Pose estimation data:
▬▬▬

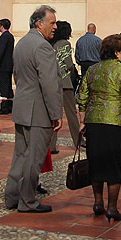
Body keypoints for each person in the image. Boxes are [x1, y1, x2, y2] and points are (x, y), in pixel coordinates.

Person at [77, 34, 121, 221]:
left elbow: (82, 97)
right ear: (117, 53)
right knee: (114, 165)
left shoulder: (92, 69)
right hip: (114, 123)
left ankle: (97, 202)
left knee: (96, 162)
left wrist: (82, 121)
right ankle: (112, 207)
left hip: (94, 122)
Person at [4, 5, 63, 214]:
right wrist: (57, 114)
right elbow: (49, 84)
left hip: (23, 107)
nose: (55, 26)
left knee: (20, 155)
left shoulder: (21, 43)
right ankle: (27, 201)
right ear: (39, 23)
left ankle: (12, 197)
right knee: (33, 159)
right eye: (52, 22)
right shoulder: (42, 46)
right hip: (38, 112)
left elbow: (18, 76)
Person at [49, 21, 81, 152]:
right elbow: (68, 63)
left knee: (55, 115)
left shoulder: (50, 44)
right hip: (65, 82)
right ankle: (79, 140)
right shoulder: (65, 44)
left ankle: (51, 145)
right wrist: (73, 70)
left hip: (52, 82)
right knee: (71, 114)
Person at [0, 18, 15, 115]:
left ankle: (5, 107)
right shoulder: (10, 36)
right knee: (8, 86)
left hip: (4, 66)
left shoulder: (4, 37)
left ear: (2, 26)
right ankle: (10, 104)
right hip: (9, 65)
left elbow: (0, 51)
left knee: (4, 87)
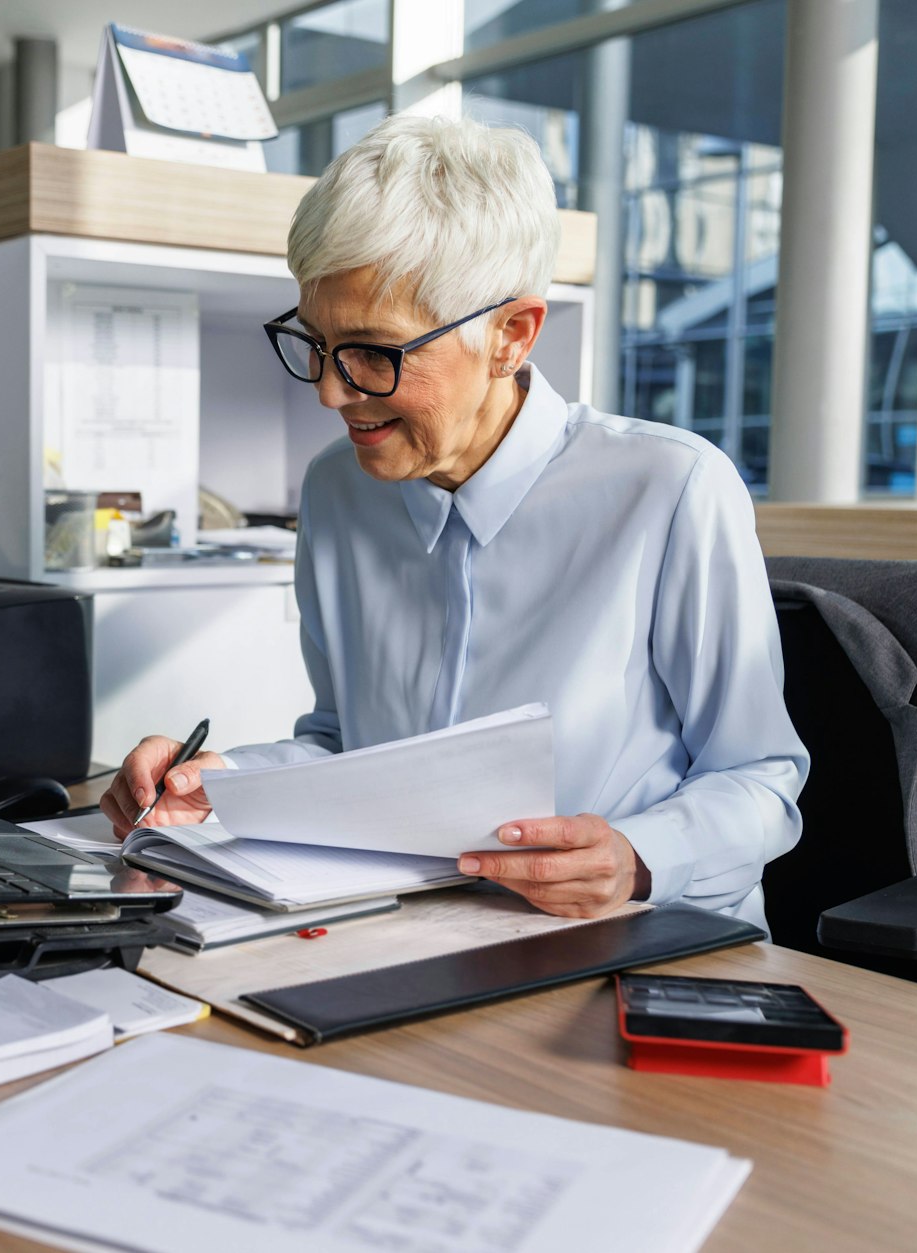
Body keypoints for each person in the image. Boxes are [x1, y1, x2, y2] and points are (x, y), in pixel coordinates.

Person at [100, 112, 808, 930]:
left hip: (627, 940)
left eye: (373, 351)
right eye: (317, 343)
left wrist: (637, 855)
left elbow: (760, 777)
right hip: (409, 932)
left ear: (511, 334)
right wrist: (214, 779)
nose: (331, 391)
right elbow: (344, 745)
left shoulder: (672, 487)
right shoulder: (338, 489)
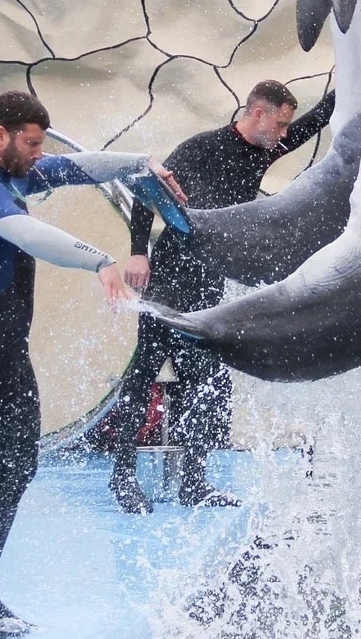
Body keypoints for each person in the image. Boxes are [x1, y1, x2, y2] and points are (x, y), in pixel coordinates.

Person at [0, 90, 185, 639]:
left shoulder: (9, 175)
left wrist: (136, 163)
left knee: (17, 468)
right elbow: (35, 237)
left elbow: (75, 168)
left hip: (7, 353)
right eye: (29, 144)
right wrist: (101, 261)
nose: (37, 156)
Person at [112, 80, 335, 514]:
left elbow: (314, 122)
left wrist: (353, 69)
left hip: (211, 285)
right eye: (280, 123)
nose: (286, 133)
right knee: (144, 377)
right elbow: (147, 191)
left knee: (208, 387)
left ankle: (194, 482)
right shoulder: (202, 147)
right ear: (257, 114)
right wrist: (139, 253)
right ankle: (122, 477)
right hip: (170, 280)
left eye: (288, 124)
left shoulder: (265, 150)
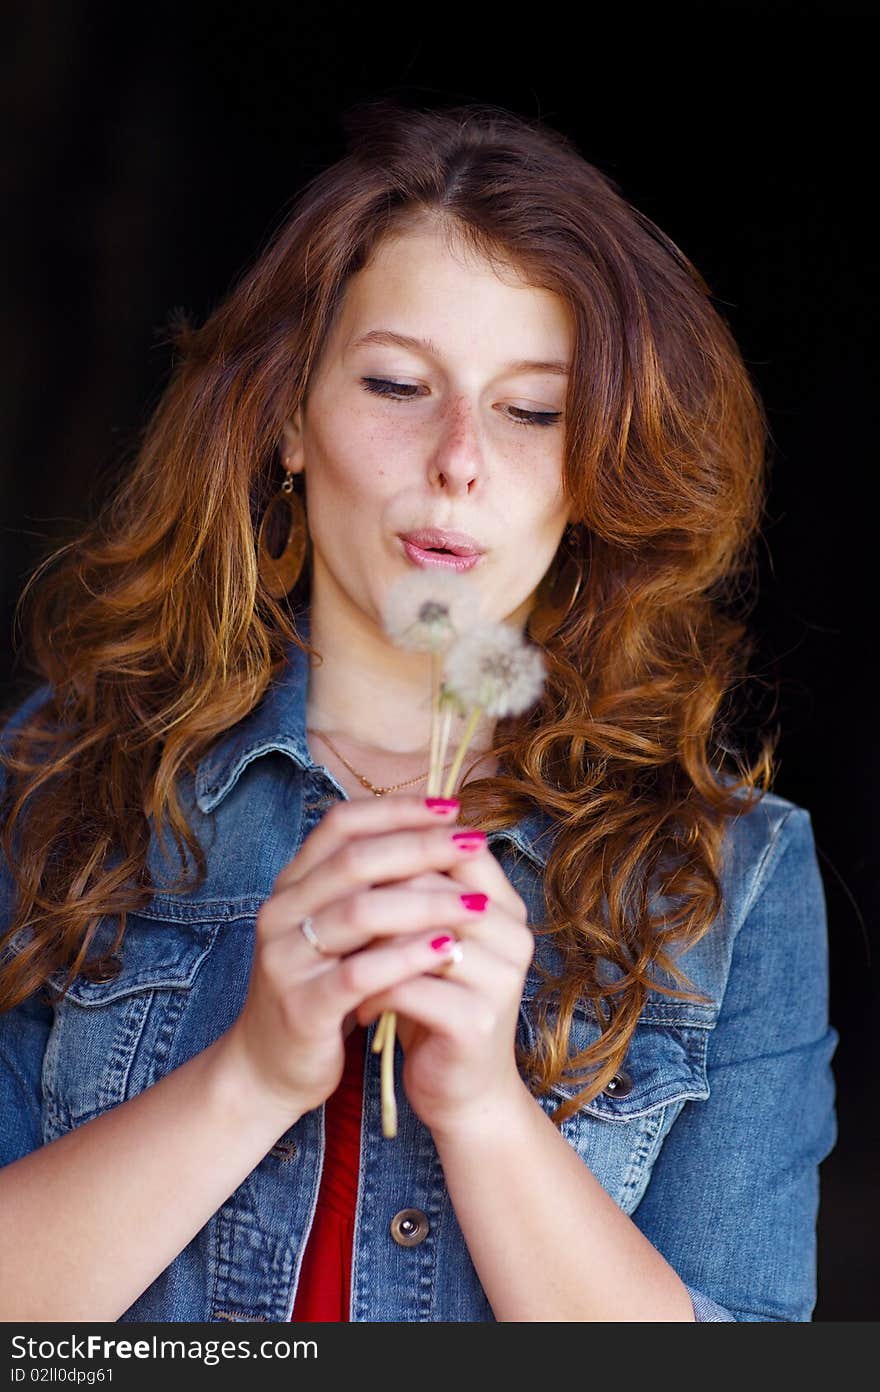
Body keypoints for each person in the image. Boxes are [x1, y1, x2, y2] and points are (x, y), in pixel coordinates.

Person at [0, 99, 838, 1323]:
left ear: (596, 463)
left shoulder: (730, 879)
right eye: (398, 384)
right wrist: (252, 1074)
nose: (458, 457)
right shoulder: (61, 782)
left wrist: (486, 1110)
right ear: (287, 417)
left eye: (530, 410)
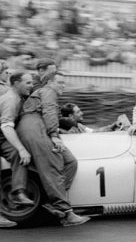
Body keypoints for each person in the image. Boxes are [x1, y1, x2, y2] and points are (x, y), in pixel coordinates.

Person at [17, 72, 89, 227]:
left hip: (39, 128)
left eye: (64, 83)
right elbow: (49, 112)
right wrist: (54, 135)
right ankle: (65, 212)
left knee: (70, 162)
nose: (63, 85)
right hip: (34, 129)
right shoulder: (48, 91)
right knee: (53, 166)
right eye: (60, 82)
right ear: (49, 82)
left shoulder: (45, 92)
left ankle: (52, 202)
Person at [0, 72, 34, 228]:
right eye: (27, 83)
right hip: (3, 134)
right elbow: (6, 127)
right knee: (20, 152)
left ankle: (18, 192)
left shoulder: (19, 97)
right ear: (16, 84)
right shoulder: (10, 100)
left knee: (18, 156)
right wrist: (21, 148)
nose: (31, 85)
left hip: (2, 139)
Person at [59, 103, 130, 133]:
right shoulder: (72, 128)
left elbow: (94, 132)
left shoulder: (77, 126)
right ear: (70, 116)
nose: (82, 113)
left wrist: (112, 126)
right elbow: (94, 133)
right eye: (78, 112)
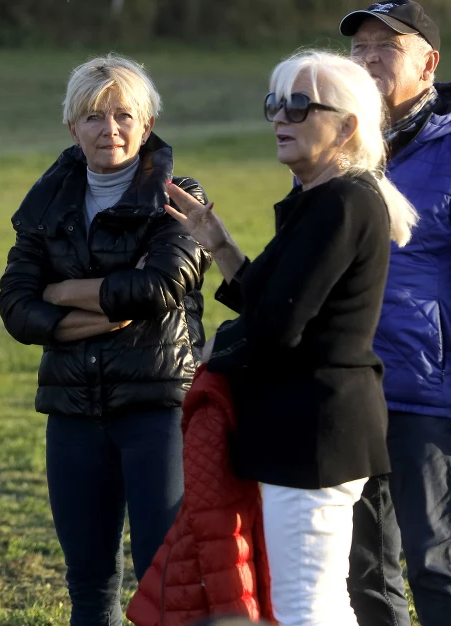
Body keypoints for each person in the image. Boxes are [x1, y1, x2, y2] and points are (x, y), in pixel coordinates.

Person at [165, 50, 418, 626]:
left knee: (307, 603)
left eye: (301, 105)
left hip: (316, 433)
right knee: (314, 598)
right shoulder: (322, 200)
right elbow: (283, 302)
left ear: (347, 126)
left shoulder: (343, 202)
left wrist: (214, 352)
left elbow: (281, 326)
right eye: (275, 103)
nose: (282, 117)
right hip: (308, 428)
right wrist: (222, 247)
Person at [0, 53, 212, 625]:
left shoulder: (179, 196)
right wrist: (94, 306)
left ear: (146, 124)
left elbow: (159, 286)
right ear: (72, 125)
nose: (109, 129)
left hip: (157, 410)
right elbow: (17, 307)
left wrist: (61, 292)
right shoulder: (46, 203)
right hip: (72, 411)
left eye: (123, 115)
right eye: (94, 116)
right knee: (88, 581)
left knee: (163, 574)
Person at [338, 3, 451, 625]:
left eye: (385, 46)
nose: (366, 58)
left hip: (428, 393)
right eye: (358, 49)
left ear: (428, 64)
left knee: (434, 562)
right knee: (364, 571)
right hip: (348, 385)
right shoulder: (339, 146)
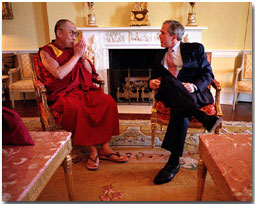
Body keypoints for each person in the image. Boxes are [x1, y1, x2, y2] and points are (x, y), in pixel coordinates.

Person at [38, 19, 128, 171]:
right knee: (77, 109)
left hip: (83, 90)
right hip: (63, 94)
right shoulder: (47, 52)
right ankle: (92, 149)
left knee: (108, 101)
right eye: (72, 33)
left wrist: (82, 57)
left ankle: (105, 147)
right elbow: (59, 74)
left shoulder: (73, 50)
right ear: (59, 33)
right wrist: (75, 56)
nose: (75, 37)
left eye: (76, 33)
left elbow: (88, 71)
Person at [149, 20, 222, 185]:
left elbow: (208, 74)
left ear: (174, 36)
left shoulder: (195, 49)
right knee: (168, 81)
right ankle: (202, 116)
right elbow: (152, 78)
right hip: (169, 92)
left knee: (180, 109)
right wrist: (151, 83)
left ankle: (173, 162)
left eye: (162, 33)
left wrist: (194, 86)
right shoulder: (158, 56)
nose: (159, 36)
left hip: (191, 94)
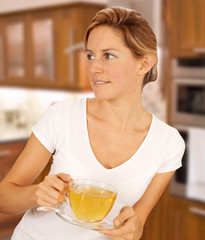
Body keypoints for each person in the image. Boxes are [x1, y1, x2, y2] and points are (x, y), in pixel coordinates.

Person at [0, 6, 185, 240]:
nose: (94, 68)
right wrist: (37, 193)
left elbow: (137, 224)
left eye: (108, 55)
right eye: (90, 55)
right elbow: (4, 198)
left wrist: (133, 230)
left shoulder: (168, 144)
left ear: (144, 64)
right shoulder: (61, 116)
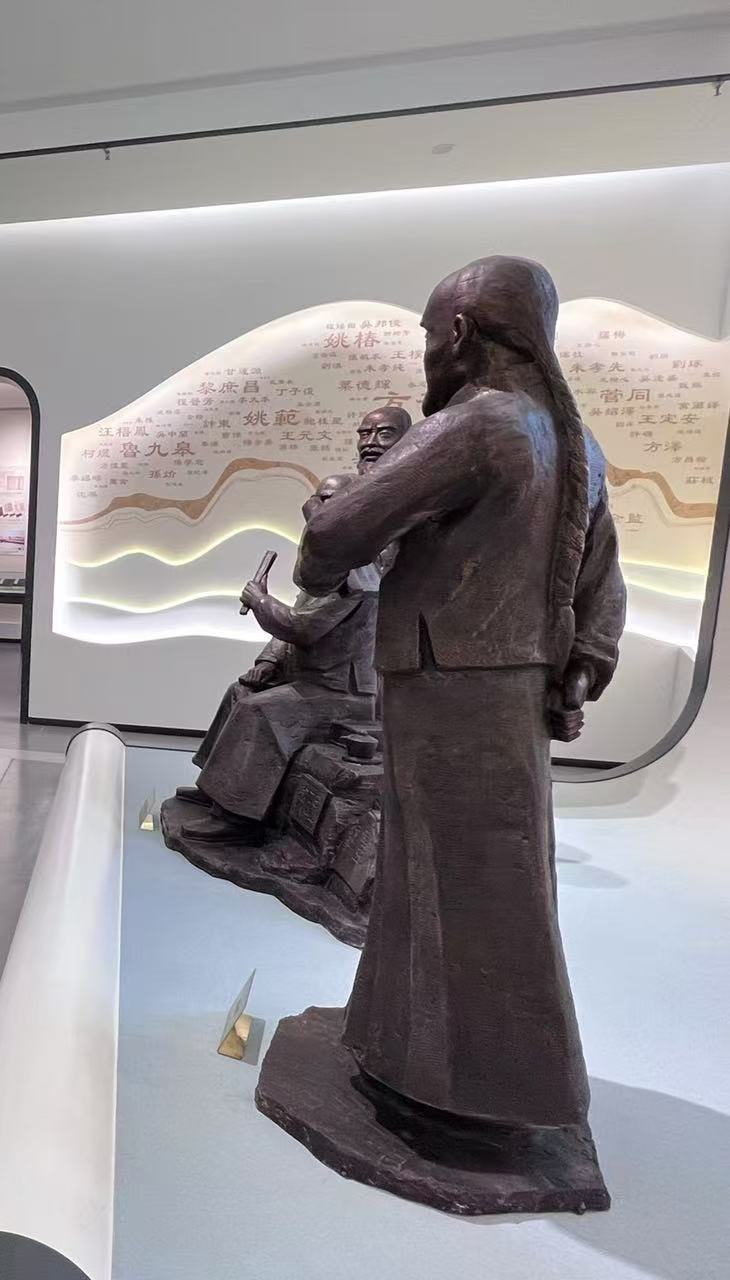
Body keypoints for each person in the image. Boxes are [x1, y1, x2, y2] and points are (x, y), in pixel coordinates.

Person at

▬▬▬

Begin with the first line of the records and repeat every line up to the one with "left hip: (94, 122)", counting that line too. Pictures are not part of the copy.

Body keypoints for each person in the image. Boxes are [x1, y1, x2, y2] and points are (x, y), in pixel coordinates.

Person at [77, 34, 121, 221]:
left elbow: (82, 97)
right ear: (117, 53)
right knee: (114, 165)
left shoulder: (92, 69)
right hip: (114, 123)
left ankle: (97, 202)
left knee: (96, 162)
left wrist: (82, 121)
right ankle: (112, 207)
left hip: (94, 122)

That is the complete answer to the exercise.